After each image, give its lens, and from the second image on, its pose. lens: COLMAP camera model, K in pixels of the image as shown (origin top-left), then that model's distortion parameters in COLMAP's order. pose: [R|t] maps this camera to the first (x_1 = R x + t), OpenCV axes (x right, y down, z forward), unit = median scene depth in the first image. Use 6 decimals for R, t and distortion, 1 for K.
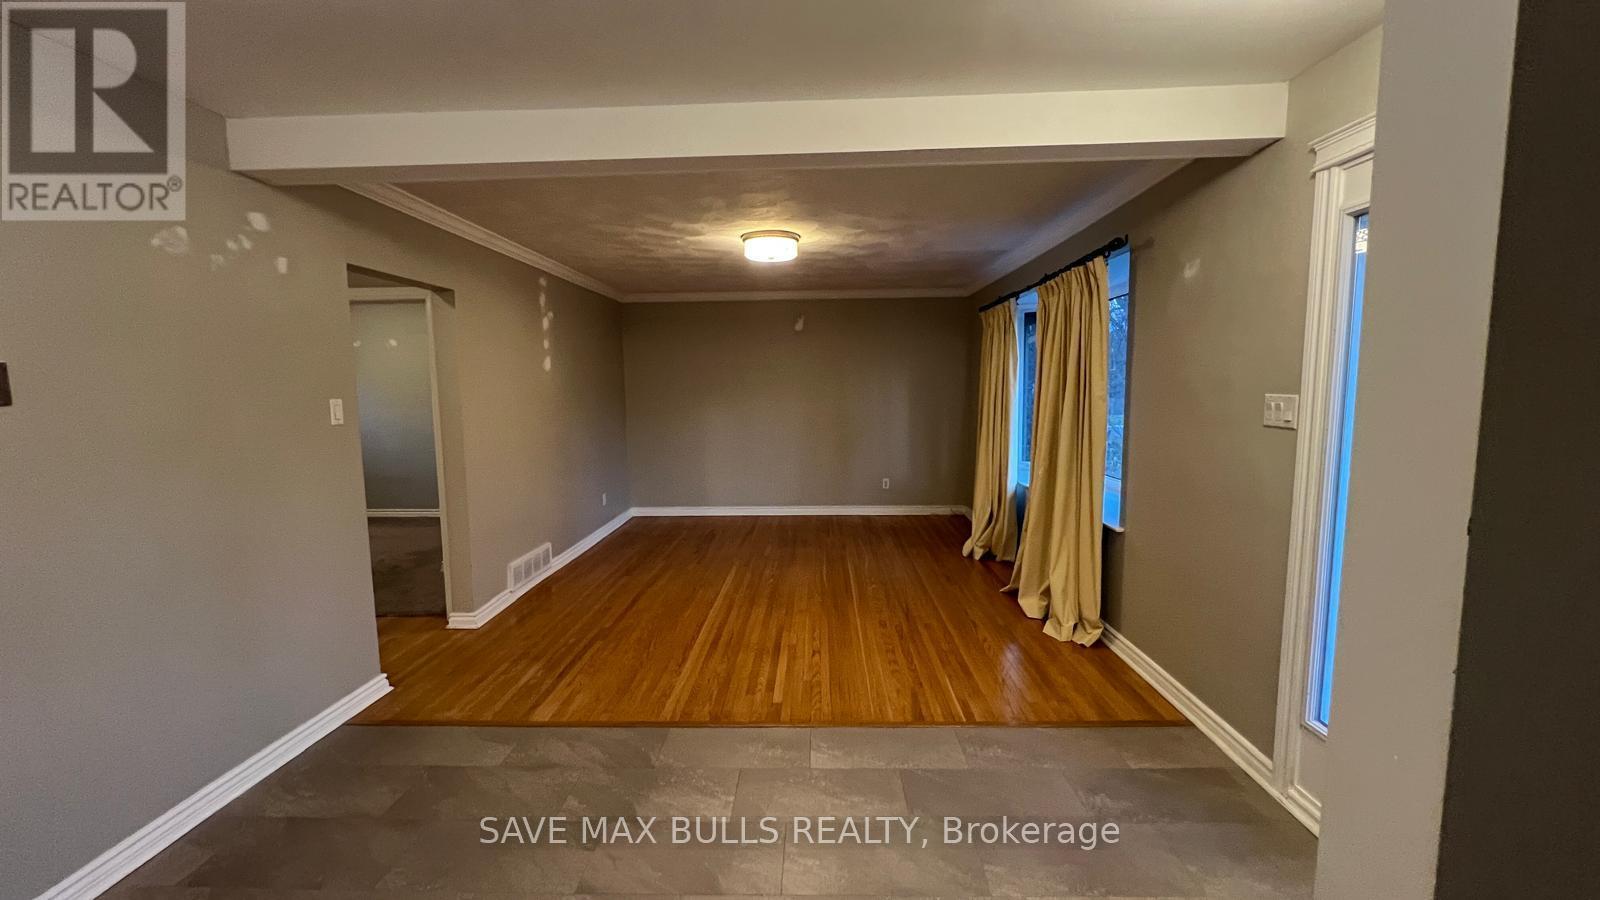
lens RADIAL K [[638.6, 0, 799.0], [0, 638.6, 452.5], [0, 0, 1]] dist [-0.000797, -0.000168]
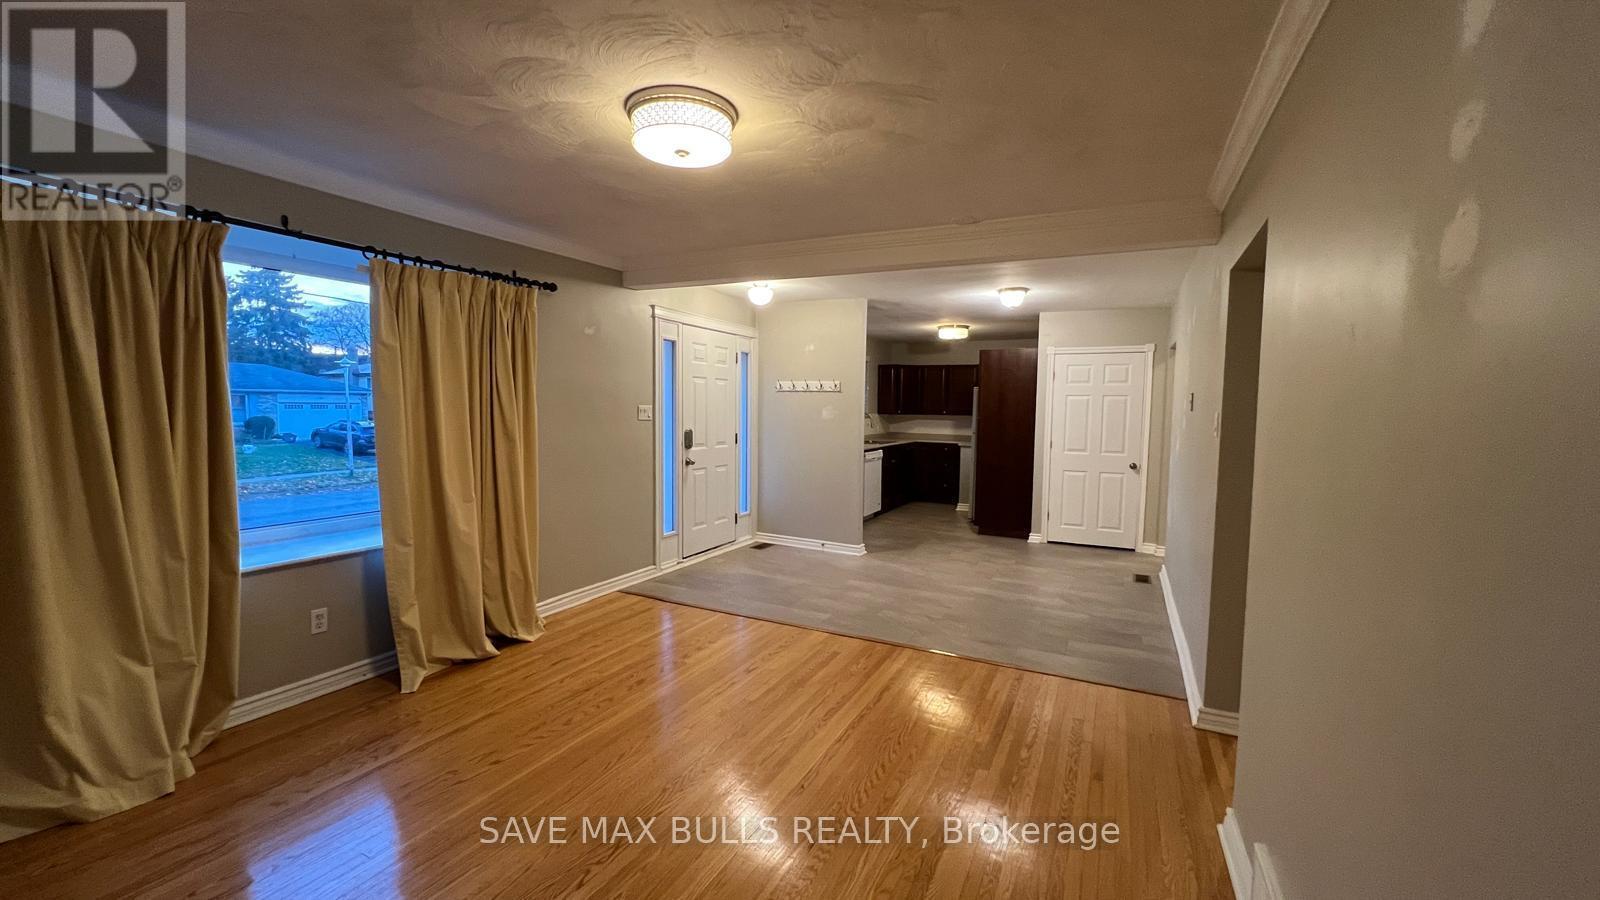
lens RADIAL K [[638.6, 0, 799.0], [0, 638.6, 452.5], [0, 0, 1]] dist [-0.000797, -0.000168]
pose [[-0.908423, -0.033438, 0.416712, -0.457512], [0.036457, 0.986662, 0.158648, -0.175549], [-0.416459, 0.159311, -0.895088, 1.866513]]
—————
> [Aim of the exercise]: Reproduce the listing above as a JSON list of strings, one string per line and no entries for blank lines, leaving the pictures out of the answer.

> [Problem solution]:
[
  "After each image, give its lens, and from the second image on, its pose. lens: COLMAP camera model, K in pixels of the image as shown (origin top-left), then that model's distortion parameters in COLMAP's order. pose: [R|t] maps this camera to the first (x_1 = R x + t), OpenCV axes (x right, y down, z forward), unit = median scene depth in the first image. Use 6 decimals for R, t and distortion, 1 for K.",
  "lens RADIAL K [[638.6, 0, 799.0], [0, 638.6, 452.5], [0, 0, 1]] dist [-0.000797, -0.000168]",
  "lens RADIAL K [[638.6, 0, 799.0], [0, 638.6, 452.5], [0, 0, 1]] dist [-0.000797, -0.000168]",
  "pose [[-0.908423, -0.033438, 0.416712, -0.457512], [0.036457, 0.986662, 0.158648, -0.175549], [-0.416459, 0.159311, -0.895088, 1.866513]]"
]